:: Task to complete ::
Where the line containing "index tip: (492, 163)" appears in the entries below, begin there and output every line through the last, exactly, minus the pictures.

:: Extracted records ::

************

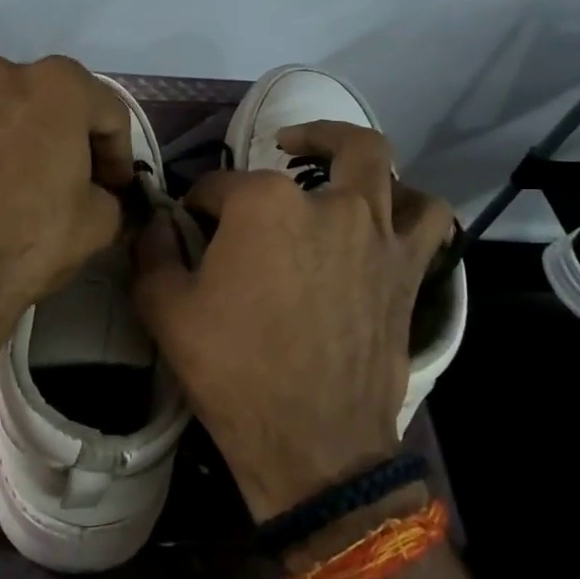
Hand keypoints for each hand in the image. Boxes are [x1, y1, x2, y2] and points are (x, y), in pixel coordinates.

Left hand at [0, 55, 134, 350]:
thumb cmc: (29, 241)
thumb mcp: (100, 223)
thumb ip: (109, 192)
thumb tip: (99, 192)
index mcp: (60, 86)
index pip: (108, 114)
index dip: (118, 154)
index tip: (116, 186)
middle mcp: (4, 72)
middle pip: (54, 100)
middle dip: (70, 135)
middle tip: (74, 178)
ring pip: (6, 103)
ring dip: (21, 130)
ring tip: (21, 173)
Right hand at [134, 122, 453, 519]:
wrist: (311, 442)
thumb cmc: (232, 371)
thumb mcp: (164, 309)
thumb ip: (152, 251)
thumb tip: (157, 223)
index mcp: (263, 204)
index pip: (218, 186)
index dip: (197, 206)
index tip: (189, 228)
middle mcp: (328, 203)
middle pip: (325, 145)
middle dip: (302, 136)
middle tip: (283, 146)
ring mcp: (377, 234)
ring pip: (384, 169)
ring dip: (360, 163)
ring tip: (339, 176)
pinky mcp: (408, 270)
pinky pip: (427, 219)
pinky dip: (410, 207)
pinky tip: (387, 220)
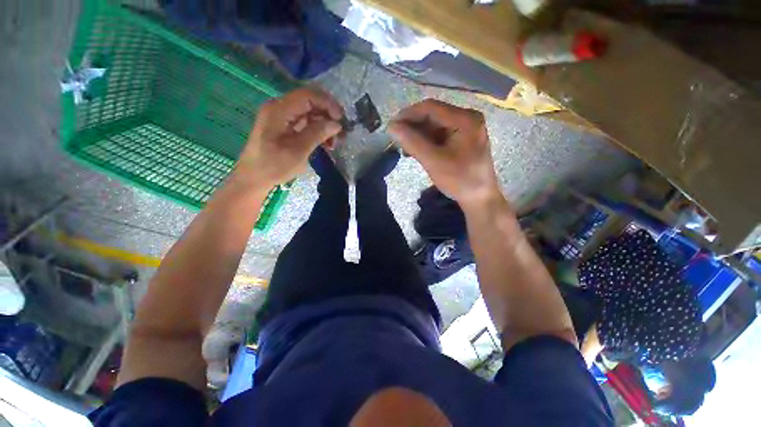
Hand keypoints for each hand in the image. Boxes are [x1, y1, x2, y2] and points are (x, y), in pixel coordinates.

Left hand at [235, 87, 343, 187]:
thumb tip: (337, 124)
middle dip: (328, 116)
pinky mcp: (284, 127)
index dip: (328, 104)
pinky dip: (317, 131)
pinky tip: (325, 143)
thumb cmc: (274, 166)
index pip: (308, 95)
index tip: (341, 120)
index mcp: (279, 110)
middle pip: (310, 102)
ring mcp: (281, 117)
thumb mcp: (298, 151)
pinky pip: (305, 123)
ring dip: (324, 125)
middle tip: (341, 134)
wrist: (254, 178)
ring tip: (333, 143)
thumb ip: (317, 134)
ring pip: (309, 113)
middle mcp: (280, 108)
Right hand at [389, 100, 499, 206]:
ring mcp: (465, 128)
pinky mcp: (462, 139)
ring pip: (434, 126)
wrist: (479, 197)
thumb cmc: (459, 179)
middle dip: (413, 127)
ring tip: (405, 149)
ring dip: (418, 135)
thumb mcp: (433, 161)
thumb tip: (392, 127)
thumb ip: (412, 142)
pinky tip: (415, 151)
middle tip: (396, 139)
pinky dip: (426, 142)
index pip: (431, 108)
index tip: (391, 126)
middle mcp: (467, 118)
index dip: (408, 114)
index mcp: (465, 119)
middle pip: (433, 115)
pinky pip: (439, 135)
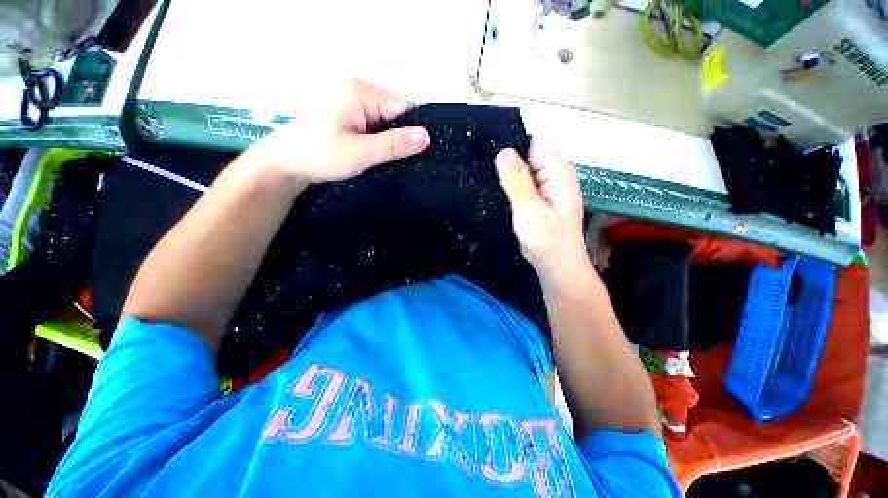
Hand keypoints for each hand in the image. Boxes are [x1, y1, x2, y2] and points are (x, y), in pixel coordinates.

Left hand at [248, 79, 430, 183]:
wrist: (284, 164)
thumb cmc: (320, 156)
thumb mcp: (361, 153)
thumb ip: (394, 144)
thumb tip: (427, 136)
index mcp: (360, 91)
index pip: (403, 107)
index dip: (415, 129)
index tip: (422, 153)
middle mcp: (356, 89)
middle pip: (394, 113)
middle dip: (401, 136)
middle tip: (406, 161)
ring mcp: (349, 100)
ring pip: (384, 121)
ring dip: (390, 140)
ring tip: (392, 160)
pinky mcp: (346, 113)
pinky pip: (373, 124)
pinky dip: (378, 140)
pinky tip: (379, 154)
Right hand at [495, 143, 587, 280]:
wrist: (558, 266)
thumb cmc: (546, 240)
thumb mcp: (528, 209)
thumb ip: (517, 180)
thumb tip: (504, 151)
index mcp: (559, 171)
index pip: (531, 145)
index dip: (510, 151)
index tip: (490, 163)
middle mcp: (558, 174)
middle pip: (529, 157)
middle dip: (509, 166)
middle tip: (492, 182)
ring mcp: (552, 187)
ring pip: (526, 172)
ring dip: (511, 179)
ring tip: (494, 189)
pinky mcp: (546, 199)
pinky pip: (528, 185)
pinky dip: (516, 189)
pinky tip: (505, 198)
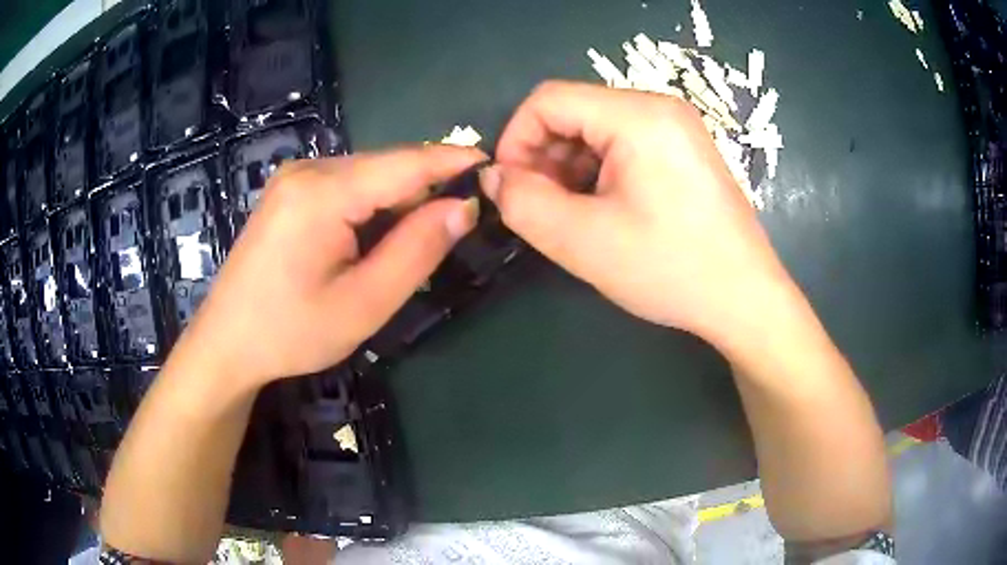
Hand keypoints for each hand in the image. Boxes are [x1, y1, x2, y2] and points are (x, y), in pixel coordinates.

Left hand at [174, 145, 485, 389]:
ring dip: (398, 200)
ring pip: (367, 175)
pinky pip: (345, 184)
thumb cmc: (291, 332)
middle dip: (425, 188)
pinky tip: (372, 237)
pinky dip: (371, 204)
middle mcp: (307, 170)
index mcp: (322, 193)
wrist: (227, 343)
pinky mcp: (288, 191)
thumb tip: (463, 207)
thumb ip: (417, 250)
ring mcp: (293, 177)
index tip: (492, 163)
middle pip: (386, 166)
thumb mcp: (363, 303)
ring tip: (415, 237)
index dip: (452, 161)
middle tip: (458, 222)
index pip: (405, 163)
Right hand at [481, 81, 794, 350]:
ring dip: (570, 167)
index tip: (510, 188)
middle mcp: (660, 107)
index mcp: (638, 115)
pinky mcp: (685, 149)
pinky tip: (603, 209)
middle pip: (574, 111)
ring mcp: (677, 127)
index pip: (548, 99)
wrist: (744, 299)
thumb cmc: (670, 269)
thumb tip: (493, 178)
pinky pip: (624, 144)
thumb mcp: (583, 240)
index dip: (515, 139)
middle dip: (544, 156)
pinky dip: (599, 170)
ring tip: (572, 214)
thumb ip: (523, 203)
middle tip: (540, 208)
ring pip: (597, 129)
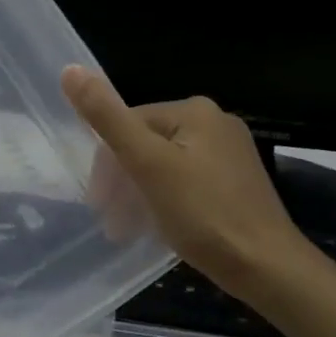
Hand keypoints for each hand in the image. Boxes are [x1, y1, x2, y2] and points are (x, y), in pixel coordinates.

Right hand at [62, 67, 311, 302]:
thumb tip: (69, 70)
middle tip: (111, 222)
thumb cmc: (203, 214)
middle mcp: (215, 123)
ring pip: (164, 166)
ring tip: (127, 230)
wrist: (266, 267)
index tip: (98, 203)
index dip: (106, 164)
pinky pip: (185, 183)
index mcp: (194, 110)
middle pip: (146, 145)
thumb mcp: (147, 164)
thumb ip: (107, 119)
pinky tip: (159, 227)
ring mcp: (229, 155)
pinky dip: (164, 202)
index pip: (128, 124)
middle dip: (122, 182)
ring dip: (138, 195)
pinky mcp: (236, 184)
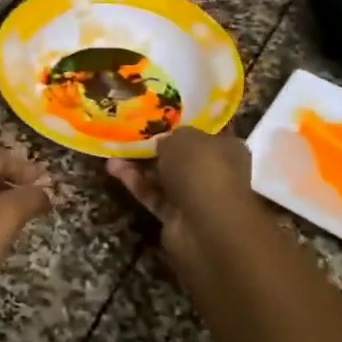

************

:: Result of this exercise ::
index tip: (492, 163)
middle pip: (386, 166)
thumb mcp: (363, 303)
ring tip: (415, 237)
index dip: (452, 161)
middle tip: (458, 222)
index pip: (405, 163)
Right hand at [481, 81, 794, 350]:
ring dip: (570, 167)
index tip: (510, 188)
middle mcp: (660, 107)
index mcp: (638, 115)
pinky mcp: (685, 149)
pinky tip: (603, 209)
middle pip: (574, 111)
ring mcp: (677, 127)
index pip: (548, 99)
wrist: (744, 299)
thumb cmc: (670, 269)
thumb tip: (493, 178)
pinky pip: (624, 144)
thumb mcp: (583, 240)
index dip: (515, 139)
middle dip: (544, 156)
pinky dip: (599, 170)
ring tip: (572, 214)
thumb ip: (523, 203)
middle tip: (540, 208)
ring pip: (597, 129)
Hand keypoints for each hand in the image. Boxes are [x1, y1, x2, y2] and points are (x, y), in pixel coordinates.

Right hand at [62, 67, 311, 302]:
thumb tip: (69, 70)
middle tip: (111, 222)
thumb cmc: (203, 214)
middle mcp: (215, 123)
ring pip: (164, 166)
ring tip: (127, 230)
wrist: (266, 267)
index tip: (98, 203)
index dip: (106, 164)
pinky pip: (185, 183)
index mcp: (194, 110)
middle pip: (146, 145)
thumb mcp: (147, 164)
thumb ip: (107, 119)
pinky tip: (159, 227)
ring mcp: (229, 155)
pinky dip: (164, 202)
index pip: (128, 124)
middle dip: (122, 182)
ring dip: (138, 195)
pinky mcp: (236, 184)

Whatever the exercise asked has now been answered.